_Task statement_:
Copy every line of the material below word for word, from the first line to the last.

_Input material_:
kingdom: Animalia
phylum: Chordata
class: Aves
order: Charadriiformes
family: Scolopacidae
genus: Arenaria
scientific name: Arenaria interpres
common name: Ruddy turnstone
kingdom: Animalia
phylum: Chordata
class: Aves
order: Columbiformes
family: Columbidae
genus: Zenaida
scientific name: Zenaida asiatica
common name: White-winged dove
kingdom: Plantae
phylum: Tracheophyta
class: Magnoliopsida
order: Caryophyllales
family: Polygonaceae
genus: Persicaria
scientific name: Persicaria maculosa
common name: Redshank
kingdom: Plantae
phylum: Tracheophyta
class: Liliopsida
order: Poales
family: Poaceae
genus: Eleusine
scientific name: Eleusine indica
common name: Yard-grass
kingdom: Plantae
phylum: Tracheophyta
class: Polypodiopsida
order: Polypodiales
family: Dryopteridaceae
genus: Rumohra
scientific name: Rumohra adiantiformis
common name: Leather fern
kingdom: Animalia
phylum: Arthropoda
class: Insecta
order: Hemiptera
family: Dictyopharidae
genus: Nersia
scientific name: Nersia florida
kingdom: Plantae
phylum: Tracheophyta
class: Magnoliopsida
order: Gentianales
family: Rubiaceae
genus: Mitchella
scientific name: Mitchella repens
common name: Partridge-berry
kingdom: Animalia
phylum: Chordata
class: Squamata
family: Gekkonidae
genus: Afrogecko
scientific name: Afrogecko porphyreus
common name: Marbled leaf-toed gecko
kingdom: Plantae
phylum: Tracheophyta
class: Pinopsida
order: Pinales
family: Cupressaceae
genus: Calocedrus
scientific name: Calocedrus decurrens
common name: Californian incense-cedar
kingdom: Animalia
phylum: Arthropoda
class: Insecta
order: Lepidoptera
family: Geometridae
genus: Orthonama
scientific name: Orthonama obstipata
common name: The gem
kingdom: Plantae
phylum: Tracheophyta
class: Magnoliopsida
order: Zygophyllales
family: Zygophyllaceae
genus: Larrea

_Solution to this problem_:
kingdom: Animalia
phylum: Chordata
class: Aves
order: Charadriiformes
family: Scolopacidae
genus: Arenaria
scientific name: Arenaria interpres
common name: Ruddy turnstone
kingdom: Animalia
phylum: Chordata
class: Aves
order: Columbiformes
family: Columbidae
genus: Zenaida
scientific name: Zenaida asiatica
common name: White-winged dove
kingdom: Plantae
phylum: Tracheophyta
class: Magnoliopsida
order: Caryophyllales
family: Polygonaceae
genus: Persicaria
scientific name: Persicaria maculosa
common name: Redshank
kingdom: Plantae
phylum: Tracheophyta
class: Liliopsida
order: Poales
family: Poaceae
genus: Eleusine
scientific name: Eleusine indica
common name: Yard-grass
kingdom: Plantae
phylum: Tracheophyta
class: Polypodiopsida
order: Polypodiales
family: Dryopteridaceae
genus: Rumohra
scientific name: Rumohra adiantiformis
common name: Leather fern
kingdom: Animalia
phylum: Arthropoda
class: Insecta
order: Hemiptera
family: Dictyopharidae
genus: Nersia
scientific name: Nersia florida
kingdom: Plantae
phylum: Tracheophyta
class: Magnoliopsida
order: Gentianales
family: Rubiaceae
genus: Mitchella
scientific name: Mitchella repens
common name: Partridge-berry
kingdom: Animalia
phylum: Chordata
class: Squamata
family: Gekkonidae
genus: Afrogecko
scientific name: Afrogecko porphyreus
common name: Marbled leaf-toed gecko
kingdom: Plantae
phylum: Tracheophyta
class: Pinopsida
order: Pinales
family: Cupressaceae
genus: Calocedrus
scientific name: Calocedrus decurrens
common name: Californian incense-cedar
kingdom: Animalia
phylum: Arthropoda
class: Insecta
order: Lepidoptera
family: Geometridae
genus: Orthonama
scientific name: Orthonama obstipata
common name: The gem
kingdom: Plantae
phylum: Tracheophyta
class: Magnoliopsida
order: Zygophyllales
family: Zygophyllaceae
genus: Larrea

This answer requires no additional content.